First off I was just letting you know what I had that ALL GET ALONG not telling you what to buy, I'm sorry if it seemed that way. And my tank is now crab-less...committed suicide screwing around in the filter again. He loved playing Russian roulette with the spinner piece, this time he lost  But I digress...In my experience with barbs I agree with the boys, they're kinda douchey. If you don't have much space a 29g tall tank gives you more options than a 20g. Petco was having a sale $1/g on their tanks, but honestly try Craigslist or something if money's an issue. I got my GOOD hood, light, cover, algae scrubber, syphon, air stone & air pump for $55 from some kid with too much parents money & no sense; you can score if you look! I have Silver Angels, not very big right now I know they grow so I may end up giving them their own tank, we'll see. 

As for Bettas, I've tried many times to put then in with other peaceful fish & they didn't seem to play well with others. It may be the ones I had, I've seen them at the pet stores in with other fish, I maybe buy the rebels, but over the years with my tanks I've tried at least a dozen...no bueno any of the times. For the 5 gal (assuming the heat, filtration, etc... is worked out. Which I'm sure it is seeing how you care enough to ask about their safety I doubt you'd have them swim about in an icy mud pit) I'm sticking with my not many fish statement, and the list. I think pink zebra danios would compliment your guppies well. I just love mine they look like little fairies in my tank (not in a gay way, no offense intended!). Also, guppies come in a ton of colours so if you don't seem to find good partners you can always mix it up???
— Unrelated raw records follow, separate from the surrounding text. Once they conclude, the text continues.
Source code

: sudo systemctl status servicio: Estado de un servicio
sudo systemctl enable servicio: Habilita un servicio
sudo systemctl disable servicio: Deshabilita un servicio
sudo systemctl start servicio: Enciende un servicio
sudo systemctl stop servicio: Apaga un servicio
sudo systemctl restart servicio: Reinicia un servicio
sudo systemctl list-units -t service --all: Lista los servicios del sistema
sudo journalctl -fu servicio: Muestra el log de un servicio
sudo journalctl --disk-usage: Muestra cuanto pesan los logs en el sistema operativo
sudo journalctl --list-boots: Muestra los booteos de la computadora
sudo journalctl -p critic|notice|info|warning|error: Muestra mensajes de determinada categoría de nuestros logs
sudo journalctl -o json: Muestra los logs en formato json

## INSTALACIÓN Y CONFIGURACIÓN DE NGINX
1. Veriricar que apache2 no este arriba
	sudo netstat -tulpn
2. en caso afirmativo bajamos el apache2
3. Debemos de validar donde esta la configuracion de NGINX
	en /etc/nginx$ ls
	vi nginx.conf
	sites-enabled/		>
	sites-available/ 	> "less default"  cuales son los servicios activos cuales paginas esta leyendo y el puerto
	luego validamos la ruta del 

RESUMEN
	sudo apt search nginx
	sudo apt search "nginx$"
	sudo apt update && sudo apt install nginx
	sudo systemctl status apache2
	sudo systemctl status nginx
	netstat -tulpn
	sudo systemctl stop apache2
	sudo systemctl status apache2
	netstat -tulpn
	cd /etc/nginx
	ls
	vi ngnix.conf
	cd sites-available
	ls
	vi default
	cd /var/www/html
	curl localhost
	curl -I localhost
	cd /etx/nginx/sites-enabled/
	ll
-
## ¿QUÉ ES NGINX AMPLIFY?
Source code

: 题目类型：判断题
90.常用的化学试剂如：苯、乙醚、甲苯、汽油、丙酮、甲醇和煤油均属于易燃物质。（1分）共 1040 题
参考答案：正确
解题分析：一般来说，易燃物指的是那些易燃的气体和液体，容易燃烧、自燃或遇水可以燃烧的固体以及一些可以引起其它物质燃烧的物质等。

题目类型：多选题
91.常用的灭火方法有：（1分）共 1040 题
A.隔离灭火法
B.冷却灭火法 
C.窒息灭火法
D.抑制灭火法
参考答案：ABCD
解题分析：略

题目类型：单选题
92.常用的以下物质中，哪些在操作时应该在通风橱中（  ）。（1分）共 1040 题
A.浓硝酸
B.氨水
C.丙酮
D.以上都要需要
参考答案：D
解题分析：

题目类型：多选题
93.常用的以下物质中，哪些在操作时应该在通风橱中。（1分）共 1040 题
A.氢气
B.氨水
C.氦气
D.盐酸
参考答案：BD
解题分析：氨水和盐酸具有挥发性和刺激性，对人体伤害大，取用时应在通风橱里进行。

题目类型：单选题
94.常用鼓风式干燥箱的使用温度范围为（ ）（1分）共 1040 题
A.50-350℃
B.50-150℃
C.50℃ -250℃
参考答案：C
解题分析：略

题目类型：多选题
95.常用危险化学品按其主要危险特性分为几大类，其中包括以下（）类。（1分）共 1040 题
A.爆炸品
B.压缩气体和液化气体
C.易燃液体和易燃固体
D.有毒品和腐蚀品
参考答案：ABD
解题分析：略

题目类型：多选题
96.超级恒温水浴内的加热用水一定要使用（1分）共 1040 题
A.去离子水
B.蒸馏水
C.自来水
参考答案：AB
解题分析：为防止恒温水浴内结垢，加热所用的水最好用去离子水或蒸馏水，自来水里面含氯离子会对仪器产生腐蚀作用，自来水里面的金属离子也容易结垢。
And the frogs, you can Google Image pictures so you can see the difference because they can look quite similar. But they're a really fun addition! Mine are pretty blah (I have one in my 29g, one in a 10g with an expectant mommy) during the day but at night they dip around like crazy, they're hilarious. But be sure to have a cover, they leap sometimes (the ones I've had, anyway). Sorry for the delayed response I haven't been on :/ Oh & thanks for the add <3


----------